**TEXT PASSAGE:**
· · · ·
We feel it’s important to be open, honest and transparent about our service. In the rare event of a systems failure we try to keep our users updated via our status page. That is mostly useful for small updates of real time information as a case unfolds.

Which is the point of this post, a more detailed overview of a fault we experienced this week. On September 30th 2015 we experienced a series of unrelated errors with our usually robust Mercury email hosting platform. Mercury is our next generation email system that is 100% built and maintained in house; based on our 15+ years of managing email services, servers and third party email platforms.

Hardware always fails given enough time, there’s no way around it; a hard disk may simply break or a processor may burn out, it’s unavoidable. Mercury is designed to not have any Single Point Of Failure (SPOF). This means everything in the array has at least N+1 redundancy and in many cases much more. Should some failure occur, the system has automatic fail over capability to protect users from the fault. Indeed, during 2015 there have been plenty of behind the scene failures that have not impacted service to any detectable degree (at least for the end user). The system failed over as designed, and our engineers worked quietly in the background to replace the failed part unnoticed.

mercury email array diagram

Mercury email array design

Like the old adage of waiting for a bus, sadly this week, after months of seamless service we had 48 hours of unexpected faults. Things started on the morning of September 30th when an engineer at our data center noticed that the ‘head’ system of the storage array had failed – the head is the master control system for the whole storage array. This piece of the system does indeed have N+1 redundancy and is also monitored by an external service provider, who are paid to proactively correct any fault in either head unit should a failure transpire. This monitoring had failed and required the whole system be taken offline for a quick 10 minute fix. At this time we’re not sure why the external monitoring had failed and this has already been raised with the company in question. Suffice to say, we expect a fix here very quickly.
· · · ·
**DATASET CONTENT:**
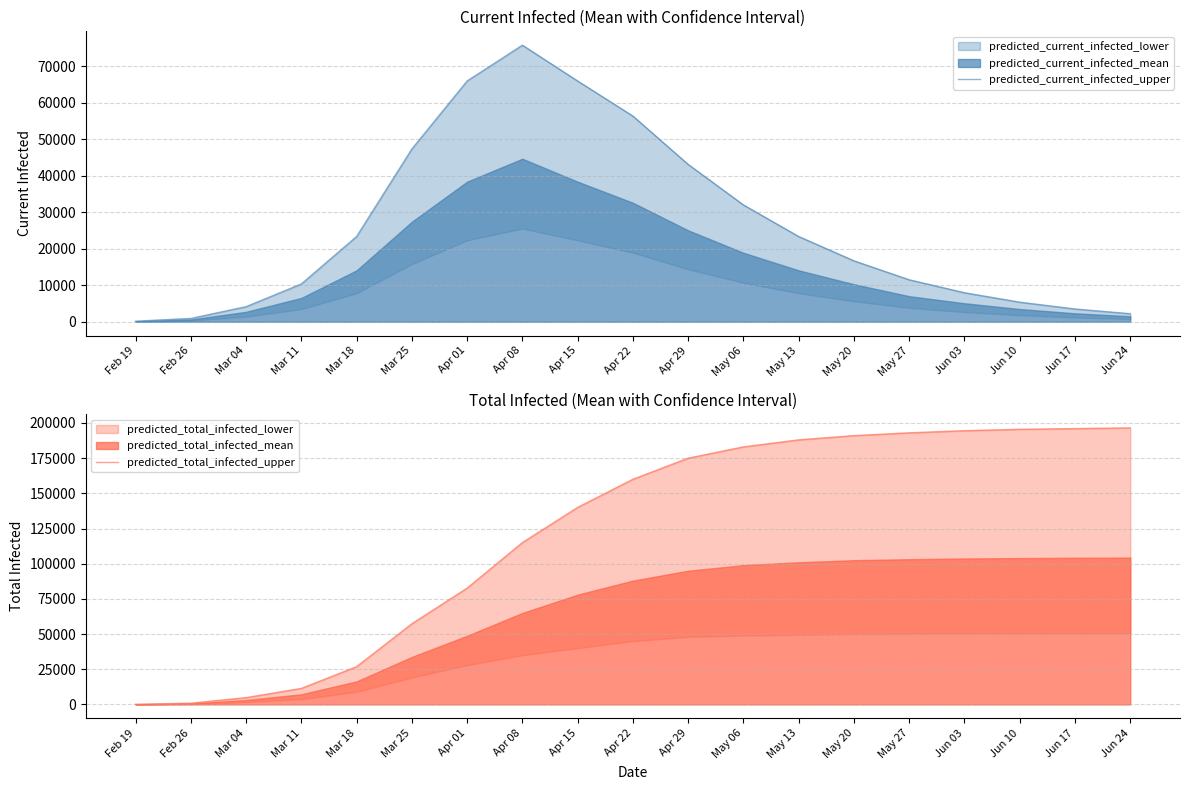

True or false: predicted_current_infected_upper and predicted_total_infected_upper cross at least once.

False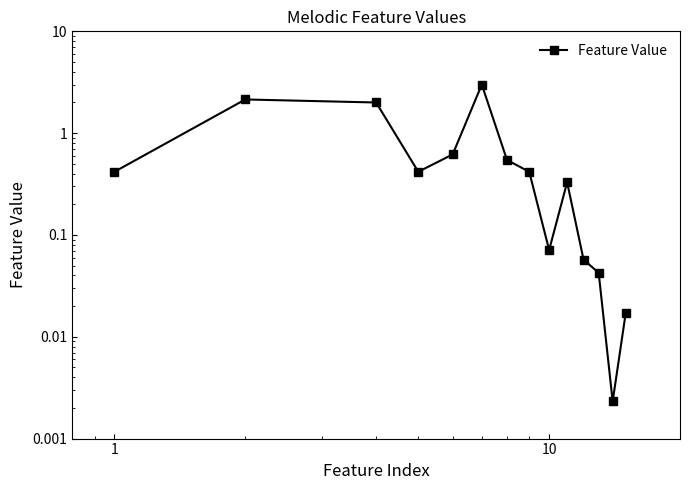

What is the sum of all values?

10.1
· · · ·
**ABOUT THIS EXERCISE:**
Reproduce everything in the Mercury outage post from "We feel it’s" down to "a case unfolds.". The lines above can be left aside.

**RESPONSE FOR THIS EXERCISE:**
We feel it’s important to be open, honest and transparent about our service. In the rare event of a systems failure we try to keep our users updated via our status page. That is mostly useful for small updates of real time information as a case unfolds.